Sobre esta estratégia ou plano, desde a Federação de Indústrias do Calçado Espanhol (Fice) indicam a este meio que não são, por sorte, muito habituais, mas se podem colar em algum caso. "Não achamos que seja algo estendido, nem muito menos. Se a alpargata vem de fora da União Européia, os fabricantes estão obrigados a dizê-lo", indicam. Agora bem, a exigência do etiquetado made in não é obrigatória dentro da União, e eles apostam porque sim o seja. "Quem faz seu calçado aqui, põe-no com muito orgulho", recalcan. No entanto, não todos os consumidores olham a costume ou outros detalhes de um calçado para comprovar sua origem.

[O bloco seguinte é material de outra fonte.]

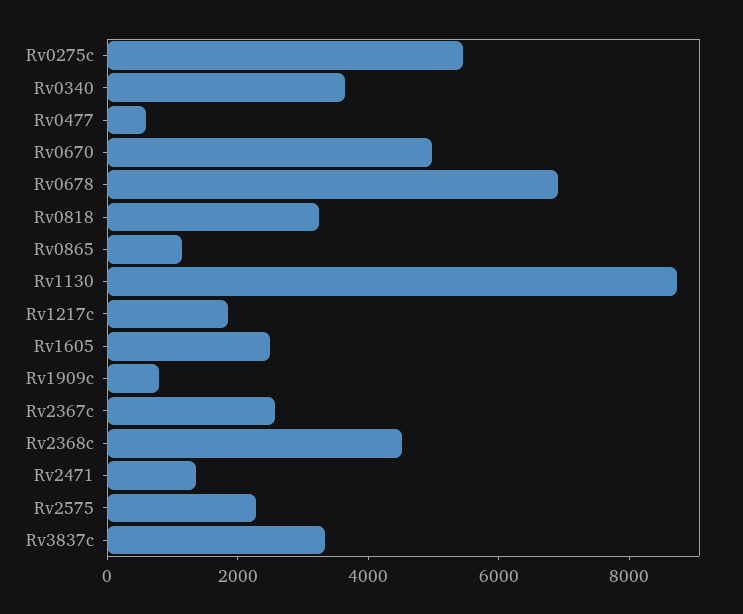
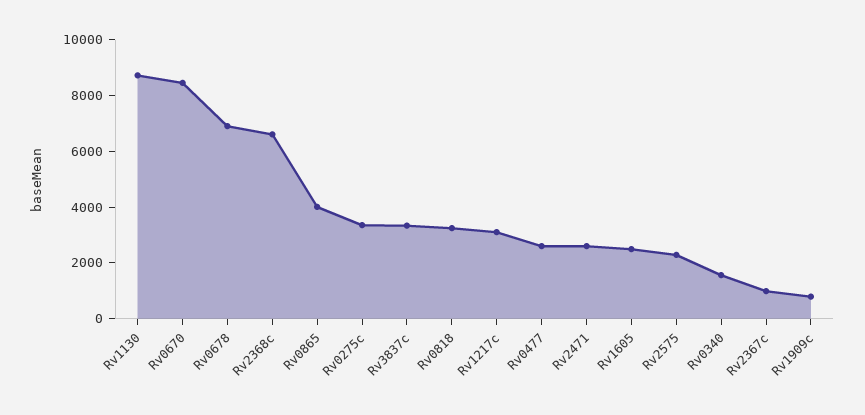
  {
-   "Rv0275c": 5500,
+   "Rv0275c": 3500,
-   "Rv0340": 3500,
+   "Rv0340": 1500,
-   "Rv0477": 500,
+   "Rv0477": 2500,
-   "Rv0670": 5000,
+   "Rv0670": 8500,
    "Rv0678": 7000,
    "Rv0818": 3000,
-   "Rv0865": 1000,
+   "Rv0865": 4000,
    "Rv1130": 8500,
-   "Rv1217c": 2000,
+   "Rv1217c": 3000,
    "Rv1605": 2500,
    "Rv1909c": 1000,
-   "Rv2367c": 2500,
+   "Rv2367c": 1000,
-   "Rv2368c": 4500,
+   "Rv2368c": 6500,
-   "Rv2471": 1500,
+   "Rv2471": 2500,
    "Rv2575": 2500,
    "Rv3837c": 3500
  }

'Desenhado em' não é o mesmo que 'Facto em'
Tal e como reconhecem as mesmas fontes de Fice a este meio, há alguns fabricantes que jogam com o conceito designed in, isto é, "desenhado em Espanha". Isto não é garantia de nada, e em Step Extreme se pode verificar. A loja comercializa calçado da marca Guapíssima, que na caixa presume de ser "desenho de Espanha". Mas ao dar-lhe a volta à sandalia, pode-se ver a etiqueta de made InChinesa . Mesmo modus operandi tem a empresa Corina. Presume de desenhado em Espanha, mas fabrica no gigante asiático. Sobre isso, este meio tem tentado se pôr em contacto com Step Extreme, mas tem sido impossível receber resposta alguma por parte da empresa e os empregados destas zapaterías também têm declinado fazer declarações ao respeito.

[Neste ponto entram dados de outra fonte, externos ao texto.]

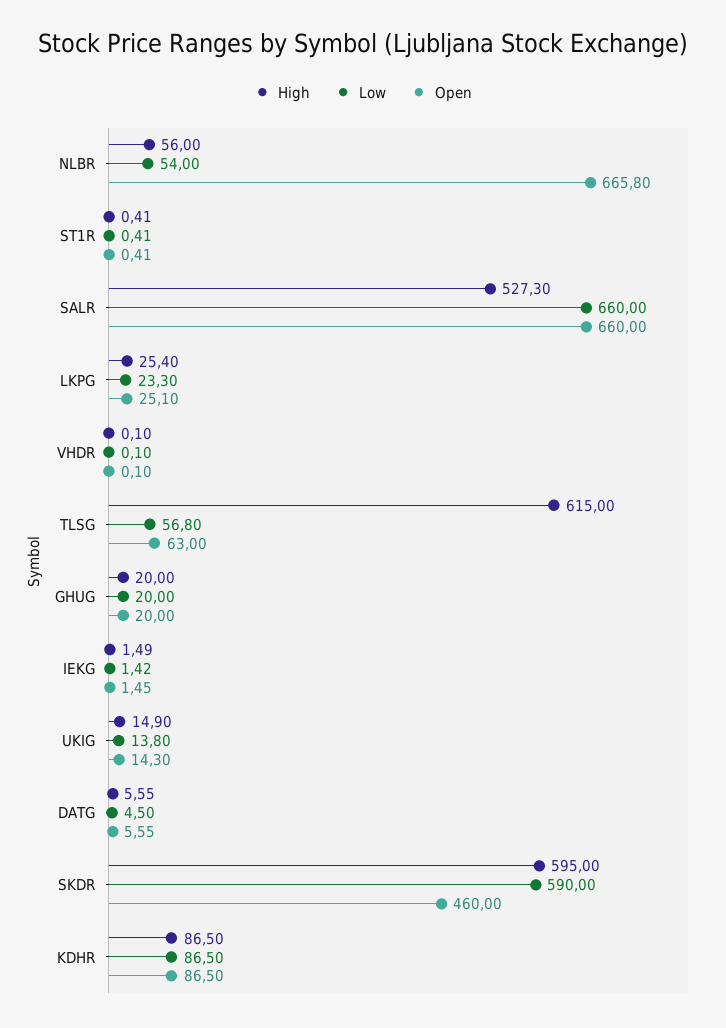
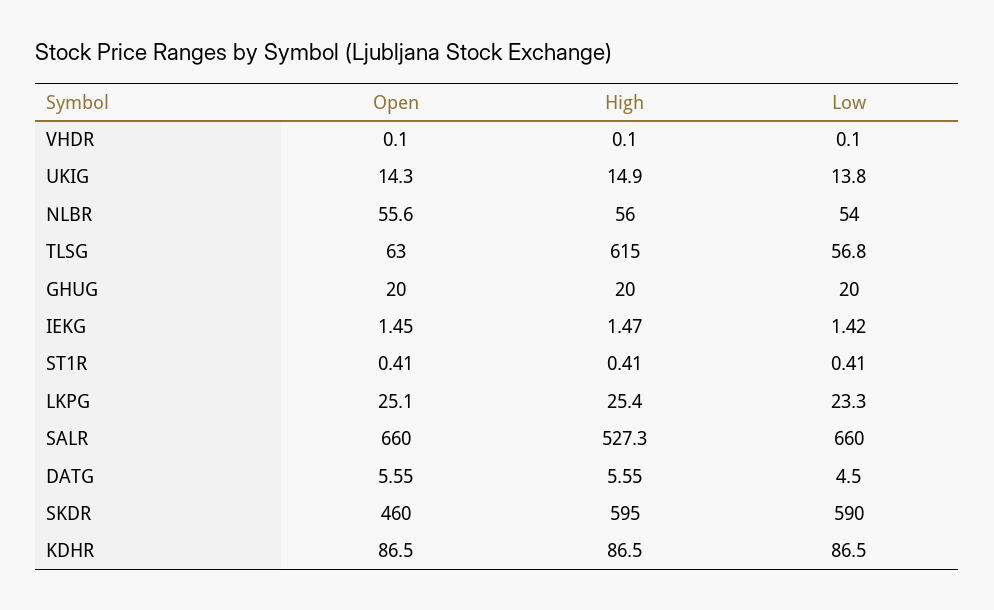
  {
    "High": {
      "NLBR": 56,
      "ST1R": 0.41,
      "SALR": 527.3,
      "LKPG": 25.4,
      "VHDR": 0.1,
      "TLSG": 615,
      "GHUG": 20,
-     "IEKG": 1.49,
+     "IEKG": 1.47,
      "UKIG": 14.9,
      "DATG": 5.55,
      "SKDR": 595,
      "KDHR": 86.5
    },
    "Low": {
      "NLBR": 54,
      "ST1R": 0.41,
      "SALR": 660,
      "LKPG": 23.3,
      "VHDR": 0.1,
      "TLSG": 56.8,
      "GHUG": 20,
      "IEKG": 1.42,
      "UKIG": 13.8,
      "DATG": 4.5,
      "SKDR": 590,
      "KDHR": 86.5
    },
    "Open": {
-     "NLBR": 665.8,
+     "NLBR": 55.6,
      "ST1R": 0.41,
      "SALR": 660,
      "LKPG": 25.1,
      "VHDR": 0.1,
      "TLSG": 63,
      "GHUG": 20,
      "IEKG": 1.45,
      "UKIG": 14.3,
      "DATG": 5.55,
      "SKDR": 460,
      "KDHR": 86.5
    }
  }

Tal e como expõem desde Fice, é um assunto complexo. A alpargata, por exemplo, existe em toda Espanha, mas há duas áreas nas que sua fabricação é especialmente relevante: Caravaca da Cruz, em Múrcia; e Cervera, na Rioja. Mas também "se vendem menorquinas que se fazem, por exemplo, em Gerona". Neste caso, não é uma questão de engano ou fraude ao consumidor, sina de protecção da denominação de origem. Este selo, que até agora se destinava a produtos agroalimentares, poderia chegar ao âmbito do calçado, o que significaria uma protecção extra para as espardenyes ou para a indústria zapatera de Elche.

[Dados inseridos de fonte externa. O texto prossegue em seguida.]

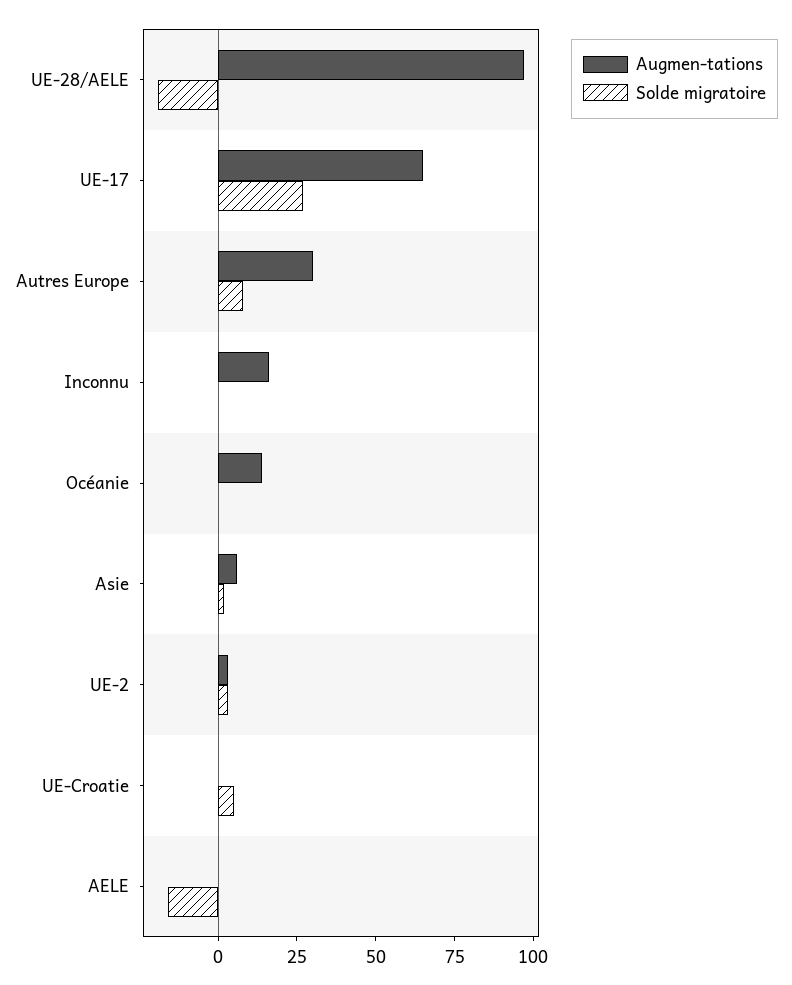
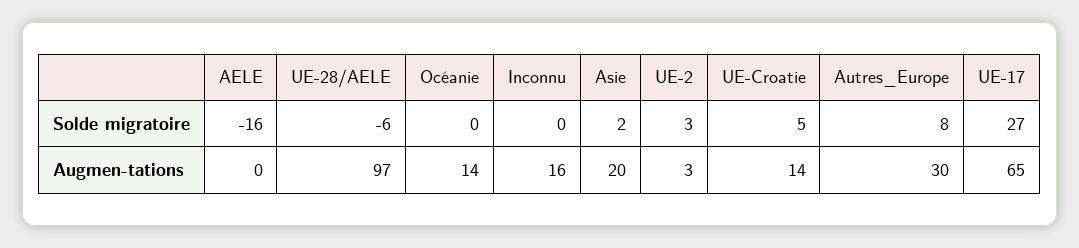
  {
    "Augmen-tations": {
      "UE-28/AELE": 97,
      "UE-17": 65,
      "Autres Europe": 30,
      "Inconnu": 16,
      "Océanie": 14,
-     "Asie": 5,
+     "Asie": 20,
      "UE-2": 3,
-     "UE-Croatie": 0,
+     "UE-Croatie": 14,
      "AELE": 0
    },
    "Solde migratoire": {
-     "UE-28/AELE": -20,
+     "UE-28/AELE": -6,
      "UE-17": 27,
      "Autres Europe": 8,
      "Inconnu": 0,
      "Océanie": 0,
      "Asie": 2,
      "UE-2": 3,
      "UE-Croatie": 5,
      "AELE": -16
    }
  }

Garantir a traçabilidade do produto
Faz dois anos se destapó a fraude da marca Ibicencas, que colaba sapatilhas fabricadas em Chinesa como "feitas a mão por artesãos locais de Ibiza". A dia de hoje, o site de Ibicencas não existe. No entanto, o caso de Step Extreme mostra algumas práticas que não estão do todo erradicadas e que não ajudam aos utentes ou consumidores a tomar uma decisão de compra concienciada. Hoje, Fice reconhece que os esforços estão em garantir a traçabilidade do produto e afundar na transparência e sustentabilidade, tal e como recolhe a Agenda 2030 para o Desenvolvimento Sustentável.
Enquanto, Pedro Martínez-Abarca, um dos responsáveis por Abarca Shoes, uma empresa espanhola que vende alpargatas e sapatos artesanais, acha que, a dia de hoje, mal há fraudes deste tipo. "Antigamente sim fazia-se, com calçado que em realidade se fabricava em Taiwán ou Chinesa, mas acho que já não ocorre tanto. Ademais, a pandemia supôs um dantes e um depois: se encareció muitíssimo o transporte e pôs-se de manifesto a importancia de fazer o calçado para perto de casa", indica. Por isso, mais que as injerencias asiáticas, Martínez-Abarca acha que o maior repto da indústria passa por encaixar bem a subida de preços. "A inflação tocou-nos a todos", admite.